##### SUPPLIED MATERIAL
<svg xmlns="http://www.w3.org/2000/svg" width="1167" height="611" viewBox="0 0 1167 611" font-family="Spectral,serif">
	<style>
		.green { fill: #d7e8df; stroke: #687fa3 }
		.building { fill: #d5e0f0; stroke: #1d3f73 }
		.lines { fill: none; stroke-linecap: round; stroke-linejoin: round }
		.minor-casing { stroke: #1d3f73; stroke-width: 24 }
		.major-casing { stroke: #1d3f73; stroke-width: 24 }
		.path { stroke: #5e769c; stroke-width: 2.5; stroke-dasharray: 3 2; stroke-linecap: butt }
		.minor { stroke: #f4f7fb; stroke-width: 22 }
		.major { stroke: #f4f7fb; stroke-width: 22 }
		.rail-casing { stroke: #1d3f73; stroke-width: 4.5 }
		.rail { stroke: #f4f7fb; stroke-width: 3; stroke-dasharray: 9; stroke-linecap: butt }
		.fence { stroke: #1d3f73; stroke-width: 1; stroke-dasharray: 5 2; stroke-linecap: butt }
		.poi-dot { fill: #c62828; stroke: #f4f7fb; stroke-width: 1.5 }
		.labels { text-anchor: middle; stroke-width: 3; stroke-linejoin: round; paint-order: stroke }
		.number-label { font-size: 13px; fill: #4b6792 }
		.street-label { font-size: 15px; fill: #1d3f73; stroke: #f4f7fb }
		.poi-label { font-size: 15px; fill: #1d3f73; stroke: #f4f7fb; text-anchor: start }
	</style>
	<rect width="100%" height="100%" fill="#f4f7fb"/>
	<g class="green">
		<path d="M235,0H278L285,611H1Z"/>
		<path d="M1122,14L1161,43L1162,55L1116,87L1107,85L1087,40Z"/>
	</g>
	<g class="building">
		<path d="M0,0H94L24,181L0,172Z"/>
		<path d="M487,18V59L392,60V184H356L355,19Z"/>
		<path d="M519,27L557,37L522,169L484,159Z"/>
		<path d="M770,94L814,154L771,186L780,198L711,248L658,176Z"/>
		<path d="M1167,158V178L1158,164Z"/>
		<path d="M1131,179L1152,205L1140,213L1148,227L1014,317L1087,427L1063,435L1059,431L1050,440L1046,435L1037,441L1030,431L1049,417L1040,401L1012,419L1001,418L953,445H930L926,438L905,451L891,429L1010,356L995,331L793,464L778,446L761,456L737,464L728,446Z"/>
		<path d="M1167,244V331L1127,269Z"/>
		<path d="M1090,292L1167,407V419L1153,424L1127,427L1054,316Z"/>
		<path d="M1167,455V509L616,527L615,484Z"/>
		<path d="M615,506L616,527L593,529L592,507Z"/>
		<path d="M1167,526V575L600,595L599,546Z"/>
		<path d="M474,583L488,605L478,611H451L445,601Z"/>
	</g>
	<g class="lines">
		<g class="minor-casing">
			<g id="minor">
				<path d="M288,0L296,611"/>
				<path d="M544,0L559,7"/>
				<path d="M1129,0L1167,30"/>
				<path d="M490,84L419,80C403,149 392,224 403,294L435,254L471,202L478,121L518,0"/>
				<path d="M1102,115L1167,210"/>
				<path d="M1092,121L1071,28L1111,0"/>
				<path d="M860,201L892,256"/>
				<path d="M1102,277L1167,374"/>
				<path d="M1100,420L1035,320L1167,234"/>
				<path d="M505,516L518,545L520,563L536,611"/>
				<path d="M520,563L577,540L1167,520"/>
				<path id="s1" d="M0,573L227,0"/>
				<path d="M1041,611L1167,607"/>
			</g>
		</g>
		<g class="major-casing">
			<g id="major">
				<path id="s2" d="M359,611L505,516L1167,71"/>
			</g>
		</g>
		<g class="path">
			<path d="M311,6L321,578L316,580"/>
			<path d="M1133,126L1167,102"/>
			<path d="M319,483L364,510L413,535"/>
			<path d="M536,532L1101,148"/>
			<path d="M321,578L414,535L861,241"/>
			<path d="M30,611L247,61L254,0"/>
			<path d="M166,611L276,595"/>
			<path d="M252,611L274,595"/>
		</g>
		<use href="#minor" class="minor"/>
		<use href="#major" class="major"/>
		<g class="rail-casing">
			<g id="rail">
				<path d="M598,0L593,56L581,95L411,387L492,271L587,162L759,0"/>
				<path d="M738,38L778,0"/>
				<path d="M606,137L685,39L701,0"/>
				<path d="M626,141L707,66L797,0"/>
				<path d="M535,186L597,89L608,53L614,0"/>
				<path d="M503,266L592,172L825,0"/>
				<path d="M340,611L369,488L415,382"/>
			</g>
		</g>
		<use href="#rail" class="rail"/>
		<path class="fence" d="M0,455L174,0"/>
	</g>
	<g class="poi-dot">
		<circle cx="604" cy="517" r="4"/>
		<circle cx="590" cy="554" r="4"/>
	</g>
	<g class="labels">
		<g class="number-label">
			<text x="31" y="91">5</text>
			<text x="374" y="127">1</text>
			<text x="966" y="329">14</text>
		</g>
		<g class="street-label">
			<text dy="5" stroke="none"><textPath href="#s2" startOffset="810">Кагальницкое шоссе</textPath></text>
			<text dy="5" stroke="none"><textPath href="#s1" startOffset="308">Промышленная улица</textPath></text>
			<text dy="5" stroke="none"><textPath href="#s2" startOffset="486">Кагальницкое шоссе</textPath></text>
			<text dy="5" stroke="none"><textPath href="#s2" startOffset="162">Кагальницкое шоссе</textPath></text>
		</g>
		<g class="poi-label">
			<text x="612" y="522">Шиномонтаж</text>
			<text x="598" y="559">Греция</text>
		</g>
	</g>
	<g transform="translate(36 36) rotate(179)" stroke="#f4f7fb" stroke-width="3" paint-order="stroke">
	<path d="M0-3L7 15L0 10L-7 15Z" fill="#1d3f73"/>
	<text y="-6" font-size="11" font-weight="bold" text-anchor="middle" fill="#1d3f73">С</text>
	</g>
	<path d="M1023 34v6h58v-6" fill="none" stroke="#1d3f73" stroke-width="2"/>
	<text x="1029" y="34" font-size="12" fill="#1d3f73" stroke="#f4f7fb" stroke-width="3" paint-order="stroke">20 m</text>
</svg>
##########
WORK ITEM:
Type out the records above again, exactly the same.

WORKED SOLUTION:
<svg xmlns="http://www.w3.org/2000/svg" width="1167" height="611" viewBox="0 0 1167 611" font-family="Spectral,serif">
	<style>
		.green { fill: #d7e8df; stroke: #687fa3 }
		.building { fill: #d5e0f0; stroke: #1d3f73 }
		.lines { fill: none; stroke-linecap: round; stroke-linejoin: round }
		.minor-casing { stroke: #1d3f73; stroke-width: 24 }
		.major-casing { stroke: #1d3f73; stroke-width: 24 }
		.path { stroke: #5e769c; stroke-width: 2.5; stroke-dasharray: 3 2; stroke-linecap: butt }
		.minor { stroke: #f4f7fb; stroke-width: 22 }
		.major { stroke: #f4f7fb; stroke-width: 22 }
		.rail-casing { stroke: #1d3f73; stroke-width: 4.5 }
		.rail { stroke: #f4f7fb; stroke-width: 3; stroke-dasharray: 9; stroke-linecap: butt }
		.fence { stroke: #1d3f73; stroke-width: 1; stroke-dasharray: 5 2; stroke-linecap: butt }
		.poi-dot { fill: #c62828; stroke: #f4f7fb; stroke-width: 1.5 }
		.labels { text-anchor: middle; stroke-width: 3; stroke-linejoin: round; paint-order: stroke }
		.number-label { font-size: 13px; fill: #4b6792 }
		.street-label { font-size: 15px; fill: #1d3f73; stroke: #f4f7fb }
		.poi-label { font-size: 15px; fill: #1d3f73; stroke: #f4f7fb; text-anchor: start }
	</style>
	<rect width="100%" height="100%" fill="#f4f7fb"/>
	<g class="green">
		<path d="M235,0H278L285,611H1Z"/>
		<path d="M1122,14L1161,43L1162,55L1116,87L1107,85L1087,40Z"/>
	</g>
	<g class="building">
		<path d="M0,0H94L24,181L0,172Z"/>
		<path d="M487,18V59L392,60V184H356L355,19Z"/>
		<path d="M519,27L557,37L522,169L484,159Z"/>
		<path d="M770,94L814,154L771,186L780,198L711,248L658,176Z"/>
		<path d="M1167,158V178L1158,164Z"/>
		<path d="M1131,179L1152,205L1140,213L1148,227L1014,317L1087,427L1063,435L1059,431L1050,440L1046,435L1037,441L1030,431L1049,417L1040,401L1012,419L1001,418L953,445H930L926,438L905,451L891,429L1010,356L995,331L793,464L778,446L761,456L737,464L728,446Z"/>
		<path d="M1167,244V331L1127,269Z"/>
		<path d="M1090,292L1167,407V419L1153,424L1127,427L1054,316Z"/>
		<path d="M1167,455V509L616,527L615,484Z"/>
		<path d="M615,506L616,527L593,529L592,507Z"/>
		<path d="M1167,526V575L600,595L599,546Z"/>
		<path d="M474,583L488,605L478,611H451L445,601Z"/>
	</g>
	<g class="lines">
		<g class="minor-casing">
			<g id="minor">
				<path d="M288,0L296,611"/>
				<path d="M544,0L559,7"/>
				<path d="M1129,0L1167,30"/>
				<path d="M490,84L419,80C403,149 392,224 403,294L435,254L471,202L478,121L518,0"/>
				<path d="M1102,115L1167,210"/>
				<path d="M1092,121L1071,28L1111,0"/>
				<path d="M860,201L892,256"/>
				<path d="M1102,277L1167,374"/>
				<path d="M1100,420L1035,320L1167,234"/>
				<path d="M505,516L518,545L520,563L536,611"/>
				<path d="M520,563L577,540L1167,520"/>
				<path id="s1" d="M0,573L227,0"/>
				<path d="M1041,611L1167,607"/>
			</g>
		</g>
		<g class="major-casing">
			<g id="major">
				<path id="s2" d="M359,611L505,516L1167,71"/>
			</g>
		</g>
		<g class="path">
			<path d="M311,6L321,578L316,580"/>
			<path d="M1133,126L1167,102"/>
			<path d="M319,483L364,510L413,535"/>
			<path d="M536,532L1101,148"/>
			<path d="M321,578L414,535L861,241"/>
			<path d="M30,611L247,61L254,0"/>
			<path d="M166,611L276,595"/>
			<path d="M252,611L274,595"/>
		</g>
		<use href="#minor" class="minor"/>
		<use href="#major" class="major"/>
		<g class="rail-casing">
			<g id="rail">
				<path d="M598,0L593,56L581,95L411,387L492,271L587,162L759,0"/>
				<path d="M738,38L778,0"/>
				<path d="M606,137L685,39L701,0"/>
				<path d="M626,141L707,66L797,0"/>
				<path d="M535,186L597,89L608,53L614,0"/>
				<path d="M503,266L592,172L825,0"/>
				<path d="M340,611L369,488L415,382"/>
			</g>
		</g>
		<use href="#rail" class="rail"/>
		<path class="fence" d="M0,455L174,0"/>
	</g>
	<g class="poi-dot">
		<circle cx="604" cy="517" r="4"/>
		<circle cx="590" cy="554" r="4"/>
	</g>
	<g class="labels">
		<g class="number-label">
			<text x="31" y="91">5</text>
			<text x="374" y="127">1</text>
			<text x="966" y="329">14</text>
		</g>
		<g class="street-label">
			<text dy="5" stroke="none"><textPath href="#s2" startOffset="810">Кагальницкое шоссе</textPath></text>
			<text dy="5" stroke="none"><textPath href="#s1" startOffset="308">Промышленная улица</textPath></text>
			<text dy="5" stroke="none"><textPath href="#s2" startOffset="486">Кагальницкое шоссе</textPath></text>
			<text dy="5" stroke="none"><textPath href="#s2" startOffset="162">Кагальницкое шоссе</textPath></text>
		</g>
		<g class="poi-label">
			<text x="612" y="522">Шиномонтаж</text>
			<text x="598" y="559">Греция</text>
		</g>
	</g>
	<g transform="translate(36 36) rotate(179)" stroke="#f4f7fb" stroke-width="3" paint-order="stroke">
	<path d="M0-3L7 15L0 10L-7 15Z" fill="#1d3f73"/>
	<text y="-6" font-size="11" font-weight="bold" text-anchor="middle" fill="#1d3f73">С</text>
	</g>
	<path d="M1023 34v6h58v-6" fill="none" stroke="#1d3f73" stroke-width="2"/>
	<text x="1029" y="34" font-size="12" fill="#1d3f73" stroke="#f4f7fb" stroke-width="3" paint-order="stroke">20 m</text>
</svg>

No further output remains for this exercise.